# Work request
Across the entries below, count the lines in which the word "between" occurs. Reply with the count alone.

Saved data entries:
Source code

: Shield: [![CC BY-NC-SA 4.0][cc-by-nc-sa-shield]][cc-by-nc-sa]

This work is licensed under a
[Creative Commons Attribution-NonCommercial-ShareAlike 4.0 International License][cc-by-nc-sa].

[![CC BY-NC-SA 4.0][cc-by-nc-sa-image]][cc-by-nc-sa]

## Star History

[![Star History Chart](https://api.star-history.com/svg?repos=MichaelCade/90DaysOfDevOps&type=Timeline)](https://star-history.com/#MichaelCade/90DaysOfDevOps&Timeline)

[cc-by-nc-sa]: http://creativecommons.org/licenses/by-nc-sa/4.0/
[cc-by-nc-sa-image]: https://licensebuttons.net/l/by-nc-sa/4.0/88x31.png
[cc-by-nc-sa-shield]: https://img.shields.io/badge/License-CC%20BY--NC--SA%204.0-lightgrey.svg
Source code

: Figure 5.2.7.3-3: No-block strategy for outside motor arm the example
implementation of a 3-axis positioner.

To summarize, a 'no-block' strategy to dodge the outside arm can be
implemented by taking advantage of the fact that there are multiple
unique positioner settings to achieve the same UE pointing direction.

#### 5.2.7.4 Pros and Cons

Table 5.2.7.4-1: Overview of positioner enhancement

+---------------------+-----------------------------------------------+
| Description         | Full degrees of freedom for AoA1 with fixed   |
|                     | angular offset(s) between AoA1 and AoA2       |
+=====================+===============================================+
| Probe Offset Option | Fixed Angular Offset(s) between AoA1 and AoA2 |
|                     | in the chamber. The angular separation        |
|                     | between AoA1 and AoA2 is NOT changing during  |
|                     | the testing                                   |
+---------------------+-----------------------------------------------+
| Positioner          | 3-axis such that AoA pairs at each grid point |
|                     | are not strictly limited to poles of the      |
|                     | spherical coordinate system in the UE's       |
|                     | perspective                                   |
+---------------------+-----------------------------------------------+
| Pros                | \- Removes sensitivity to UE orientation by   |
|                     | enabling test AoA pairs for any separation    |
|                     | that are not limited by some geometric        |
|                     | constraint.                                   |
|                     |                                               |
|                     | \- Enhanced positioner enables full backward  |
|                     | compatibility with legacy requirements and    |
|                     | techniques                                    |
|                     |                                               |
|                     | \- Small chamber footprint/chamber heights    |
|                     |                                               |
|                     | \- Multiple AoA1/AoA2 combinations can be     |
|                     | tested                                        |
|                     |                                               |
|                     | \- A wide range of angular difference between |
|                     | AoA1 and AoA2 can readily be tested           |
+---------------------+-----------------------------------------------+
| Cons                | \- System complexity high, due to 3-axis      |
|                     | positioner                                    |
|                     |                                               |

# Written response
4